Built around the enigmatic voice of Gil Scott-Heron, Jamie xx repositions that unmistakable sound amidst a wash of deeper-than-deep bass and propulsive beats. The atmosphere is central to proceedings, with the over-arching sense of claustrophobia holding everything together. Heavy on the low-end, the album is dank and sweaty with two eyes clearly set on the dance floor. The beats and bass are classic dub, though the leads often hint at trance or house, and the use of stretched and pitched vocal samples cement the albums place in the ever-developing dubstep cannon.
The only real streak of light at all is ‘My Cloud’, an immaculately side-chained slice of pure chill. Scott-Heron’s vocals are at their most soulful and romantic, sounding like something Marvin Gaye might have been quite pleased with. These relaxed, come hither lines are floated out on top of a bed of pulsing bass, white-noise and subtly moving keyboard lines. The song is a standout, and not just for its difference in tone. The quieter sections are as emotive as any classic soul ballad you care to name and the rise in energy during the middle is vigorously impassioned.
After a brief interlude, one of four, comes ‘The Crutch’. This songs is slightly different too and great for it. Where its bass end retains that London feel, the beat is true post-Dilla material, sounding closer to Brainfeeder artists like Flying Lotus or Anticon acts like Odd Nosdam or BATHS. The spoken word vocals create a deep-seated sense of tension, dry and terse in the middle of the crazed hip-hop beat and stuttering vocal samples.
In the end, it’s tracks like ‘Your Soul And Mine” and ‘NY Is Killing Me’ that have the most immediate impact, being the most clear dance floor fodder, in the best way possible. Both are dark, repetitive numbers, bringing out the groove in Jamie’s loops. They function as the bangers of the group, making no bones about their straightforward nature. The two-step bounce of the latter is irresistible and, if your head isn’t nodding before the off-beat, triplet hi-hats come in, they certainly will be after. The bass squelches around while the lead line pings high above it, straight from the rave handbook. Scott-Heron’s voice echoes in the space between the notes, introducing each new variation announcing the drops. It’s dance music at it’s most direct; filthy and uplifting at the same time.

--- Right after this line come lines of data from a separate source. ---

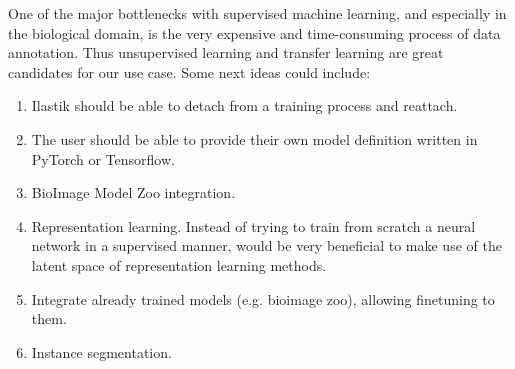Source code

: \documentclass[12pt, a4paper]{article}
\begin{document}
One of the major bottlenecks with supervised machine learning, and especially in the biological domain, is the very expensive and time-consuming process of data annotation. Thus unsupervised learning and transfer learning are great candidates for our use case. Some next ideas could include:

\begin{enumerate}
    \item Ilastik should be able to detach from a training process and reattach.
    \item The user should be able to provide their own model definition written in PyTorch or Tensorflow.
    \item BioImage Model Zoo integration.
    \item Representation learning. Instead of trying to train from scratch a neural network in a supervised manner, would be very beneficial to make use of the latent space of representation learning methods.
    \item Integrate already trained models (e.g. bioimage zoo), allowing finetuning to them.
    \item Instance segmentation.
\end{enumerate}

\clearpage



\end{document}

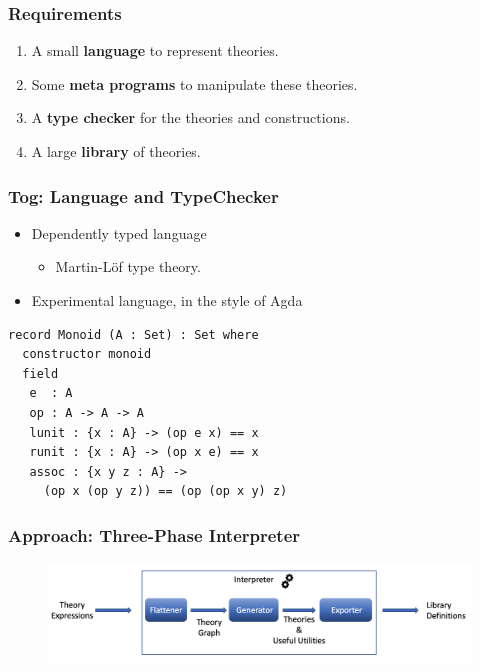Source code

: \documentclass[t,10pt,numbers,fleqn,usenames,xcolor=dvipsnames]{beamer}
\begin{document}
\begin{frame}[fragile]
\frametitle{Requirements}
\begin{enumerate}
\item A small \textbf{language} to represent theories. 
\vspace{0.5cm}
\item Some \textbf{meta programs} to manipulate these theories. 
\vspace{0.5cm}
\item A \textbf{type checker} for the theories and constructions. 
\vspace{0.5cm}
\item A large \textbf{library} of theories.
\end{enumerate}
\end{frame}

\begin{frame}[fragile]
\frametitle{Tog: Language and TypeChecker}
\begin{itemize}
    \item Dependently typed language 
    \begin{itemize}
        \item Martin-L\"{o}f type theory. 
    \end{itemize}
    \item Experimental language, in the style of Agda 
\end{itemize}
\begin{verbatim}
record Monoid (A : Set) : Set where
  constructor monoid
  field
   e  : A
   op : A -> A -> A
   lunit : {x : A} -> (op e x) == x
   runit : {x : A} -> (op x e) == x
   assoc : {x y z : A} -> 
     (op x (op y z)) == (op (op x y) z)
\end{verbatim}
\end{frame}

\begin{frame}[fragile]
\frametitle{Approach: Three-Phase Interpreter} 
\begin{figure}
    \includegraphics[scale=0.2]{figures/interpreter_detailed.png}
\end{figure}
\end{frame}
\end{document}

The entire album is somewhat summed up in final track ‘I’ll Take Care Of You’. Combining the power and soul of Scott-Heron’s vocals with the rhythmic ingenuity of his young collaborator, its hand claps and keys give way to a distinctly-XX guitar line. It has everything going for it, bringing together all the aspects of its creators into one beautiful four-and-a-half-minute package. Its a little happier than many of the tracks that preceded it and you get a sense of the love that no doubt went into crafting this record, at every level.
It’s not the most cohesive record in the world, but it’s not meant to be. There’s just enough of a footprint in each track to keep them close, but every song works perfectly by itself and they are purposefully separated here with the series of short interludes that gives each its own power and space. This seems like Jamie’s way of making sure that Scott-Heron’s voice remains the most important aspect of the work and that, more than anything else, shows this as a labour of love and respect for a old master of “music you can jump up and down on”.